Bruno jadeó, apretándose la herida de la
pierna para atajar el sangrado. Se puso de pie, siguiendo hacia el pueblo.
Decididamente no quería uno de esos “encarnados” para llevarse a casa.
* * * * * *
Los cuatro chicos tardaron un rato en
separarse. No sabían cuándo volverían a tener un momento como ése, de
tranquilidad. No sabían cuándo volverían a poder detenerse. No sabían cuándo
volverían a estar los cuatro juntos.
- ¿Estáis bien? – preguntó Roque, cuando
al fin se separaron.
- Sí. Estamos bien. ¿Y vosotros? –
preguntó Victoria.
- Bien.
- Hemos visto a Lucía – dijo Mowgli, con
timidez.
- ¿Sí? ¿Dónde? – apremió Roque.
- En el castillo.... está muerta –
contestó la chica.
Los dos chicos se quedaron sin habla,
inmóviles. No podían creer lo que habían oído.
- ¿Muer.... ta? – gimió Roque. Dos
lágrimas enormes se descolgaron de sus ojos. Sergio se tambaleó, conmocionado.
Roque cayó al suelo, quedando sentado.
Se abrazó la cabeza, tapándosela, y rompió a llorar. Mowgli le abrazó los
anchos hombros, llorando ella también.
Sergio le miró, sin saber qué le sacudía
más: la muerte de su amiga o ver a su amigo destrozado. Roque, el grandullón,
el más fuerte de todos ellos, la roca, el inquebrantable, el chico que siempre
mantenía la calma y tranquilizaba a los demás con su voz, su sonrisa y su serenidad.
Maldijo a aquellos seres ya malditos.
Deseó que nunca hubiesen sido creados, que murieran todos ellos. Deseó matarlos
a todos.
Victoria le cogió la mano, llorosa
también. Sergio agradeció el contacto, calmándose ligeramente, poco a poco. Sin
embargo, sus ganas de pelea no se habían aplacado.
- Chicos, debemos movernos – dijo el
padre Beltrán, odiándose por ser él el que tuviese que romper aquel momento. –
Corremos peligro.
Y, como si los monstruos estuviesen
esperando aquellas palabras, las farolas de la calle se apagaron todas a la
vez. La lluvia de chispas recorrió toda la travesía, cayendo sobre el grupo de
amigos.
- Quieren cazarnos – dijo Sergio,
sombrío.
- A todo el pueblo – dijo el padre
Beltrán, mirando hacia el final de la calle, hacia lo alto. La luminosidad
naranja que las farolas conferían al cielo nocturno estaba desapareciendo del
cielo. – Todas las farolas del pueblo se están apagando.
Las criaturas que estaban desperdigadas
por el pueblo elevaron sus gritos al cielo.

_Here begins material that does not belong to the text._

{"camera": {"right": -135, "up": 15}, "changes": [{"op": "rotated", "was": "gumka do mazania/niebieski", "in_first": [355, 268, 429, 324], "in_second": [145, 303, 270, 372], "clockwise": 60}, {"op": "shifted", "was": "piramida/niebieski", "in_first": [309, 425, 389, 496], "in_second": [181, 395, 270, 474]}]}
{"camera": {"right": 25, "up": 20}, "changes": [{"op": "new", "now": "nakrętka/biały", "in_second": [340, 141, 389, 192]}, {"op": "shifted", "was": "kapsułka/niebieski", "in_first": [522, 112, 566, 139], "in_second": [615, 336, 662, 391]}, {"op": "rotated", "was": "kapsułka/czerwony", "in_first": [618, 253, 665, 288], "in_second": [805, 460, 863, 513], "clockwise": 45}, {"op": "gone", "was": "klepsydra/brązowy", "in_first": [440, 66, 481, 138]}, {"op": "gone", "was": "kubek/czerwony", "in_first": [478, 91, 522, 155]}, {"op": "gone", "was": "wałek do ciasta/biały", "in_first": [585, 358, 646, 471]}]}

Parecían carcajearse de los
humanos.
- Tenemos que prepararnos – dijo Roque,
y Sergio se descolgó la mochila y sacó linternas para todos. Después cogió un
puñado de cuchillos y los repartió. El padre Beltrán negó el ofrecimiento.

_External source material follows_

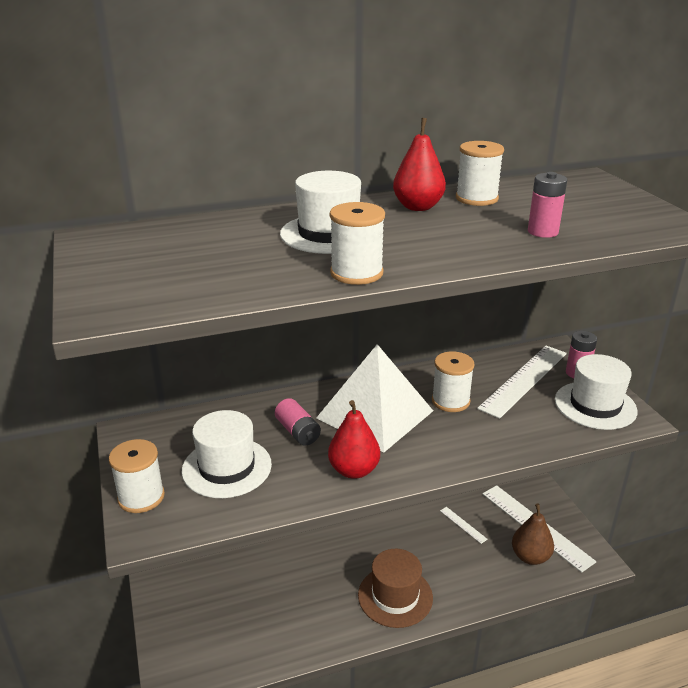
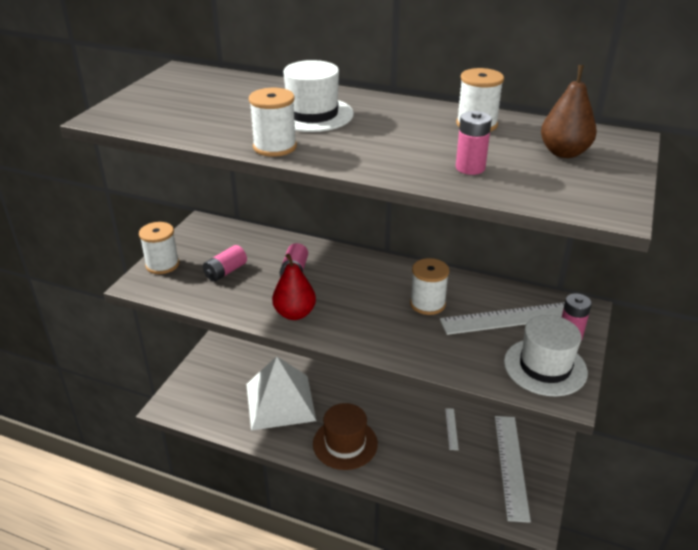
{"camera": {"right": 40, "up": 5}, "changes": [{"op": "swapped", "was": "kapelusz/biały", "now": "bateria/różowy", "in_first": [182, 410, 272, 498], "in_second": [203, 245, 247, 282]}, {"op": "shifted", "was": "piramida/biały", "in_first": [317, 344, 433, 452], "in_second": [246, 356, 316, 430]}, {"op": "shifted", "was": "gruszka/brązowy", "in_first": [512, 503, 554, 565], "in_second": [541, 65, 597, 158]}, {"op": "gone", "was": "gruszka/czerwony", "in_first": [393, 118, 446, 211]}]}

- Gracias, hijo – dijo, sacando su daga
de la funda que llevaba colgada al cinturón. Pero no se negó a coger una de las
linternas halógenas.
Todos estaban armados con cuchillos de
plata y llevaban al menos una linterna halógena. El sacerdote de negro, además,
cogió la lata de gasolina, que metió en uno de los grandes bolsillos del largo
abrigo negro. Tomó también un puñado de los trapos que Sergio había
confeccionado con las camisetas viejas.
Un aleteó resonó por encima de ellos,
muy distinto al de los chimvet: era
más lento, más pesado, más profundo. Los cinco levantaron la mirada y las
linternas.
La luz iluminó un pajarraco enorme, tan
grande como un ala delta. Un pajarraco de dos cabezas.
- ¡Un lesyeyan! – bramó el padre Beltrán. – ¡Es el número diez!

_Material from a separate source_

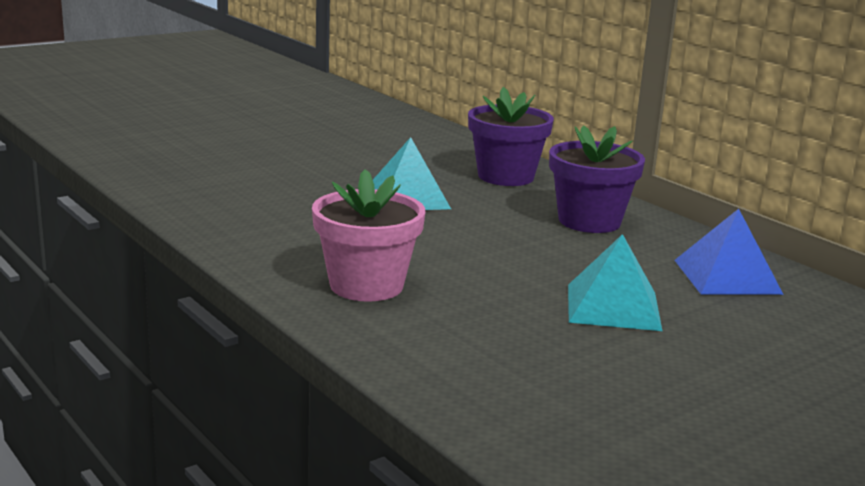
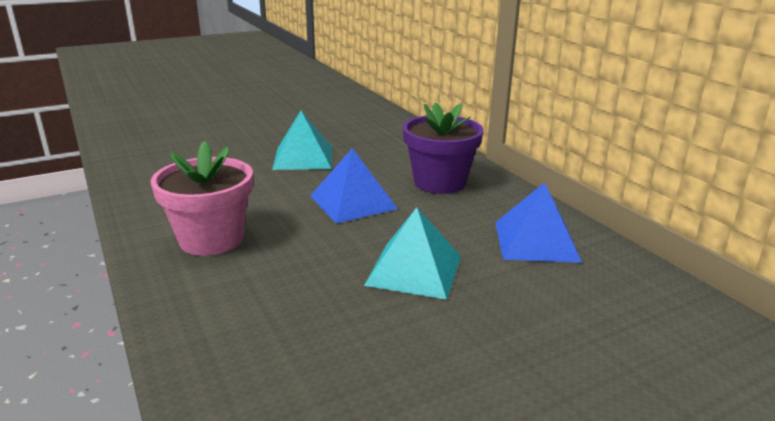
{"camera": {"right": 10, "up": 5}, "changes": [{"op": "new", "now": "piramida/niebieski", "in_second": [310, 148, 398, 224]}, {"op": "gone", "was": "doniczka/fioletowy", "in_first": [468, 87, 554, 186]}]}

El monstruo parecía un buitre, con el
cuerpo contrahecho y las alas de plumas largas. Era negro, con las alas grises
oscuras y las puntas de las plumas amarillentas. Las dos cabezas, provistas de
picos rojizos, ojeaban a los humanos.
La luz de las linternas hizo humear su
cuerpo, abrasándolo, haciendo que las plumas se incendiasen. El lesyeyan remontó el vuelo, con un
graznido ronco, con eco, que hizo daño a los oídos.
- ¡Seguid apuntándole! – animó el padre
Beltrán, al ver que el diez huía despavorido.
Pero otros tres lesyeyan se abatieron sobre los humanos, volando rasante desde el
fondo de la calle. Los chicos chillaron, asustados, agachándose y protegiéndose
con los brazos. Las linternas dejaron de apuntar al pajarraco que huía.
Sergio notó un corte en un brazo,
profundo y doloroso. Agitó los brazos, espantando al animal.
- ¡¡Corred!! ¡¡Corred!! – escuchó la voz
del padre Beltrán, atemorizada. Y obedeció.
Todos lo hicieron, cada uno en una
dirección. Hacia donde pudieron, rodeados por los buitres de dos cabezas.
Corrieron todos para salvar la vida.